Auf der anderen Seite das MPC-Mitglied David Blanchflower, der eigentlich bislang immer gegen die Mehrheitsentscheidung seiner Kollegen in Sachen Zinsen gestimmt hat. Blanchflower hat verschiedentlich auf den oben skizzierten Angebotsschock hingewiesen, wobei er freilich eher die Zuwanderung aus Osteuropa denn die Rentner im Blick hatte. Für ihn hat dies freilich die interessante Frage aufgeworfen, wie lange der Angebotsschock denn noch andauern werde. Entsprechend komplex fiel seine Antwort aus: Solange man valide Anzeichen für eine Fortsetzung der Angebotsexpansion habe, sprich die Arbeitslosenquote sich nicht verändere, brauche man auch nicht notwendigerweise mit höheren Zinsen gegenzusteuern.

Wenn man die deutliche Zunahme der Erwerbsbeteiligung von Rentnern mit in den Blick nimmt, könnte man wohl noch ein wenig optimistischer sein, was eine Fortsetzung der Ausdehnung des Arbeitsangebots in Großbritannien angeht als Blanchflower mit seiner Konzentration auf Einwanderung aus Osteuropa. Denn wie bereits skizziert wird das gesetzliche Renteneintrittsalter ja ab 2010 sukzessive auf 68 Jahre steigen, so dass der aktuelle Trend einer steigenden Erwerbsbeteiligung der Generation 65+ weiter anhalten sollte. Freilich bleibt auch dann die Fragestellung von Ausmaß und Dauerhaftigkeit dieser Entwicklung erhalten.

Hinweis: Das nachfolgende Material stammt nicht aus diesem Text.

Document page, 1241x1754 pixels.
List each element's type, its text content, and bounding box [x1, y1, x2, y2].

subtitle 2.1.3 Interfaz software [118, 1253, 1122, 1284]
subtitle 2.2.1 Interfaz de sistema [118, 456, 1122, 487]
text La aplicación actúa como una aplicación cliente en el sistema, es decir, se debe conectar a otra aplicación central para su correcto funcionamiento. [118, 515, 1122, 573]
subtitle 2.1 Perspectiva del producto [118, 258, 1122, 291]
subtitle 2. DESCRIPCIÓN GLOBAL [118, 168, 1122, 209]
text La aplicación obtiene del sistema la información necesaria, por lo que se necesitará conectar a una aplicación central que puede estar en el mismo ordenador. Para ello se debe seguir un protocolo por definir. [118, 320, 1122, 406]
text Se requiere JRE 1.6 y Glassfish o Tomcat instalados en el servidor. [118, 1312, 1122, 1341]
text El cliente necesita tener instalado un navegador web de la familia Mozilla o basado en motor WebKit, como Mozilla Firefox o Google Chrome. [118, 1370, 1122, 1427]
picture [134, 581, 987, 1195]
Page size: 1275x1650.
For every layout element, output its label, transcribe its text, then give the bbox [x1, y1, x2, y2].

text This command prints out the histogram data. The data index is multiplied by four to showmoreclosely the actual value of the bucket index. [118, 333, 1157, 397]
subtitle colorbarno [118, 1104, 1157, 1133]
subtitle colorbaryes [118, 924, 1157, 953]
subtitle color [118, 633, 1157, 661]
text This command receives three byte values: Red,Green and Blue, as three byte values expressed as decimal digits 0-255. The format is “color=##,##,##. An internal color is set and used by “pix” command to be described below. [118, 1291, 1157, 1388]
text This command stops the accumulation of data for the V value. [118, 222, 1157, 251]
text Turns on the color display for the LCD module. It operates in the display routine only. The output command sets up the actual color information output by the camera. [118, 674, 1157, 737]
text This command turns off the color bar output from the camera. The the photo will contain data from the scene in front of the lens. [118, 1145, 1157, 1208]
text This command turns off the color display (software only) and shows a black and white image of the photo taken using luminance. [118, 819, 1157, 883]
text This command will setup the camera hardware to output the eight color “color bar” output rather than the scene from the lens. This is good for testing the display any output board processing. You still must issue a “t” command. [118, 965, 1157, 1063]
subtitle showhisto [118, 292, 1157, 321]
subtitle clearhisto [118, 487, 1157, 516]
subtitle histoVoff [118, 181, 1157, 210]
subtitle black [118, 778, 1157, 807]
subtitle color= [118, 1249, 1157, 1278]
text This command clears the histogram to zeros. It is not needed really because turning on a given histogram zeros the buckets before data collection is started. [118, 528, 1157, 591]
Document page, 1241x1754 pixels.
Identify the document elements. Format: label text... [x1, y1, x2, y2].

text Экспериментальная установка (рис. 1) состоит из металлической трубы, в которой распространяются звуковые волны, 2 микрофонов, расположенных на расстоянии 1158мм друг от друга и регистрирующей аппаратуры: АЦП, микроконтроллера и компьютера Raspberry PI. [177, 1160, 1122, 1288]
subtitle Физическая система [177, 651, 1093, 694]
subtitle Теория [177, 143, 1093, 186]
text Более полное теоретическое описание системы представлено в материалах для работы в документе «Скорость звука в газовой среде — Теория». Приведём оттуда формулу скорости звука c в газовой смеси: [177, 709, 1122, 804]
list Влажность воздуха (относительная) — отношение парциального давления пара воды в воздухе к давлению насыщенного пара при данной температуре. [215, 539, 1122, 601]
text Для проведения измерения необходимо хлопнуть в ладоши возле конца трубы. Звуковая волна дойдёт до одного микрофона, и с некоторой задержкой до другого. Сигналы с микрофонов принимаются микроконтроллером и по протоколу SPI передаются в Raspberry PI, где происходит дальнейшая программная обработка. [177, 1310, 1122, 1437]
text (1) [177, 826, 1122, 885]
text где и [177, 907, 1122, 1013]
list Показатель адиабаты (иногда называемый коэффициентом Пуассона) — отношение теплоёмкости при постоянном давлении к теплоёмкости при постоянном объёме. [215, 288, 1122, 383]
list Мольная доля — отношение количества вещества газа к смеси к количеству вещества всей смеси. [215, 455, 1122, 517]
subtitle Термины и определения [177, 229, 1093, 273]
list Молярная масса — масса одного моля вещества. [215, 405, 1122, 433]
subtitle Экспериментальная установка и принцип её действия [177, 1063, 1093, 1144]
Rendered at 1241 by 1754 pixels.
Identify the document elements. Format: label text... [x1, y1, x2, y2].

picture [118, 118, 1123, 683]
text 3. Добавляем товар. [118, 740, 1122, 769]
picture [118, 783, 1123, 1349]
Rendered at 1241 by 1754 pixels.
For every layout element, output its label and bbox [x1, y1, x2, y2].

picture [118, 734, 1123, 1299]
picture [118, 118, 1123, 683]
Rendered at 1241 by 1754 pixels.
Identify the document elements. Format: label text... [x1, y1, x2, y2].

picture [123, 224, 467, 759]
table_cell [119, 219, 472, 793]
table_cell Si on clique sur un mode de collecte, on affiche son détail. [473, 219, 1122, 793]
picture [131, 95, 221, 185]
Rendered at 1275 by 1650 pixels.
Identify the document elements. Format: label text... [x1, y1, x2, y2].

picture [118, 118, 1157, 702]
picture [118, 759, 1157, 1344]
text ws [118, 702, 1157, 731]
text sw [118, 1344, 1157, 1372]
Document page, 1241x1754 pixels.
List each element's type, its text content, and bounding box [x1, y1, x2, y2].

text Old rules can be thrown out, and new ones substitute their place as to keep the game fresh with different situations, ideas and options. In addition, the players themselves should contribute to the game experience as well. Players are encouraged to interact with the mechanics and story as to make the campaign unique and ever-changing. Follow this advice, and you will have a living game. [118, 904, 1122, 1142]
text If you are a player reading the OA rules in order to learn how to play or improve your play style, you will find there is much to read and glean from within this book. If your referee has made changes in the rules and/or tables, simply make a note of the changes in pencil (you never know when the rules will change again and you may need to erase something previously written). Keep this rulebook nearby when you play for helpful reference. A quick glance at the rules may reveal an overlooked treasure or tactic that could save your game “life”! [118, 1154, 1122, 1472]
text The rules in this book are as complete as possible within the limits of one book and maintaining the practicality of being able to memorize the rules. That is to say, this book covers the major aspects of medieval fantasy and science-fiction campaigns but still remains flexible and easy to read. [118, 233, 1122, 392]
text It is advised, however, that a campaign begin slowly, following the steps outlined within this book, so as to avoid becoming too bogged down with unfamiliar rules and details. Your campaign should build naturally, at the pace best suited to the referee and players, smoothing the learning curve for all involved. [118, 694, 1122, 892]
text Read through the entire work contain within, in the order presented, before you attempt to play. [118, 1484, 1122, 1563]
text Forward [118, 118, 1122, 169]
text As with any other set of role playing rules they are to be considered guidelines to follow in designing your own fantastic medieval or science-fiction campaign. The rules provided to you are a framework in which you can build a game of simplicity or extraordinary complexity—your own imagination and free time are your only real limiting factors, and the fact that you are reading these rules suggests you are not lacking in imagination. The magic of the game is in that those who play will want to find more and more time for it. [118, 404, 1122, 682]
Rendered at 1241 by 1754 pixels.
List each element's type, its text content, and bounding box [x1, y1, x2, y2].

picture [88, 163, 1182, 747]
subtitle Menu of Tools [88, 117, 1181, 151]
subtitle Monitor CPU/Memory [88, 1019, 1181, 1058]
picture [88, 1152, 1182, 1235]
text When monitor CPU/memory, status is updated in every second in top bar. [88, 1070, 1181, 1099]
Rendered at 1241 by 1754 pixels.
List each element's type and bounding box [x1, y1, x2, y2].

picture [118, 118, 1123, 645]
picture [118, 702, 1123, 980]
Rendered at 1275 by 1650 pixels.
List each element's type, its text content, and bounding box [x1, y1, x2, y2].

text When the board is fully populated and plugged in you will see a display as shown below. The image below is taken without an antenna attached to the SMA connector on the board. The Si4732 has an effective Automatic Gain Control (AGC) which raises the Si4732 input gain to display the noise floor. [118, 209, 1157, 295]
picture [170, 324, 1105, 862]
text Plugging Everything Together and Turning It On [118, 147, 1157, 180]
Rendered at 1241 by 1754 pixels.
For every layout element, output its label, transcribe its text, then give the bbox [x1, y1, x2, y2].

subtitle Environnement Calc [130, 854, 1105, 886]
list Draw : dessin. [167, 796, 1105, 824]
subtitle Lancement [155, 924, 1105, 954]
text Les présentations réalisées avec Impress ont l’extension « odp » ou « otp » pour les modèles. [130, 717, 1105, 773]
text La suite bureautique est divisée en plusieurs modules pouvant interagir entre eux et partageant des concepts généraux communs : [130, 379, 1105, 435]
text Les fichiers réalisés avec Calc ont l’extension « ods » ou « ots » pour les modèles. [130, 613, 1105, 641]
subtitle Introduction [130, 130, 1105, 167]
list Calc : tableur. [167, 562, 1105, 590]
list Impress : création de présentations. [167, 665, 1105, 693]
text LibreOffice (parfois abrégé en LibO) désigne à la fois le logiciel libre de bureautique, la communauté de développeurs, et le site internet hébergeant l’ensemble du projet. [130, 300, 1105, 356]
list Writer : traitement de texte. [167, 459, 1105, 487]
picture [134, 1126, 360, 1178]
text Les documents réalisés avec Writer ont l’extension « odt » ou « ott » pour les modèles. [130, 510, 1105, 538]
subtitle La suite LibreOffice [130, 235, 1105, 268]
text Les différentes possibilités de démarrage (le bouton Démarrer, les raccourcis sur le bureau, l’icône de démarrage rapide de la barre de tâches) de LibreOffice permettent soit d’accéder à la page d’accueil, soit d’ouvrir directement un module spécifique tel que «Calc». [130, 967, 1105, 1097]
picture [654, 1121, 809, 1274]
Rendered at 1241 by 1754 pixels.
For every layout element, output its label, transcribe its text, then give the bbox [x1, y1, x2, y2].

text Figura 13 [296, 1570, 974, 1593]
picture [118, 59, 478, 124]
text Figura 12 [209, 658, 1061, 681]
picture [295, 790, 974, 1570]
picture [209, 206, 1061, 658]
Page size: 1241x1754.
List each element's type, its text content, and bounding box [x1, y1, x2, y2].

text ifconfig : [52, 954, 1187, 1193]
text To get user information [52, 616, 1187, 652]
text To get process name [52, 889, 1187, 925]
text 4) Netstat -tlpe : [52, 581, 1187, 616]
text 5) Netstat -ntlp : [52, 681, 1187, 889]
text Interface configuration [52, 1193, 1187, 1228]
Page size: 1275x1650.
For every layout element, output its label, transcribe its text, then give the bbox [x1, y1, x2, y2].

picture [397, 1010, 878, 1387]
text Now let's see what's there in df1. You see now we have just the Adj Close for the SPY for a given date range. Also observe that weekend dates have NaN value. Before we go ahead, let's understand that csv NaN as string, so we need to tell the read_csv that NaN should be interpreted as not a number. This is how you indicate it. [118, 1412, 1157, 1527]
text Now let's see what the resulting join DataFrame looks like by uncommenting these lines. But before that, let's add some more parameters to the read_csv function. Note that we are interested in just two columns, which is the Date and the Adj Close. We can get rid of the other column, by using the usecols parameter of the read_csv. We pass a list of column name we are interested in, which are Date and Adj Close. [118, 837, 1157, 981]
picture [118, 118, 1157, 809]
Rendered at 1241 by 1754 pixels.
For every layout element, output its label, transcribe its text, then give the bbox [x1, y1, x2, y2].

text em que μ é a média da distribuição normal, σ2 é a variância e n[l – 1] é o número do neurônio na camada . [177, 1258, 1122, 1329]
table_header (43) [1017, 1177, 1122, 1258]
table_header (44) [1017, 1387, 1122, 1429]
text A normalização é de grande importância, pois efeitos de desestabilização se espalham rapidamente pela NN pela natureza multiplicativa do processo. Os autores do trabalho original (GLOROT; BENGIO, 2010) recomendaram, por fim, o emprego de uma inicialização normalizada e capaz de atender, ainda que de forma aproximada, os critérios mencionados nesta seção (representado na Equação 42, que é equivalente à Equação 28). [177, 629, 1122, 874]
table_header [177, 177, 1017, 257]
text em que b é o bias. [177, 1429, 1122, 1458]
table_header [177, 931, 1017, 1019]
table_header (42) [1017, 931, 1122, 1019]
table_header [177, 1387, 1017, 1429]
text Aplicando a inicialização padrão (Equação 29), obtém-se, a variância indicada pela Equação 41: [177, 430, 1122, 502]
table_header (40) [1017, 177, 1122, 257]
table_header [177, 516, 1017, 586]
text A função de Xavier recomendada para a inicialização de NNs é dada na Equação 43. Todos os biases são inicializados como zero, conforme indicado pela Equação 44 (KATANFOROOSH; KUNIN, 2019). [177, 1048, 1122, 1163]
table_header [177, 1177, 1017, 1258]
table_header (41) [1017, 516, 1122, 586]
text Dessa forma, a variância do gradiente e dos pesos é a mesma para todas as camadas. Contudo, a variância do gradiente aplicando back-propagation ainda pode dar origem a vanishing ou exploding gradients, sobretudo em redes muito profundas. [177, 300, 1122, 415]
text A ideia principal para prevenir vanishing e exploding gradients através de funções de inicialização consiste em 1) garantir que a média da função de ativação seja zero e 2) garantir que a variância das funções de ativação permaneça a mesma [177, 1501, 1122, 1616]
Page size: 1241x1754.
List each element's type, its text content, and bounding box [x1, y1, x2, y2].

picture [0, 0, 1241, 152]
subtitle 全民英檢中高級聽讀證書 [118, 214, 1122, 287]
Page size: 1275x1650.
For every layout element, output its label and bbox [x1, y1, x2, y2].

Denn wir wissen über die individuelle Motivation der beobachtbaren Verlängerung der Lebensarbeitszeit verhältnismäßig wenig.

Entsprechend viel Gewicht muss deshalb bei der Beurteilung der Politik der Bank of England auf die Detailanalyse der konkreten Arbeitsmarktzahlen aus dem Labour Force Survey gelegt werden. Es kann nämlich durchaus sein, dass die graue Revolution am Arbeitsmarkt eines Tages einfach wieder abebbt und sich die Kombination aus hohem Wachstum und gedämpfter Inflation auch in Großbritannien sich nicht ewig fortsetzt. Das entscheidende Indiz dafür wäre im Auftreten einer Kombination zu sehen, wo das Jobwachstum abflacht, die Arbeitslosenquote aber dennoch steigt.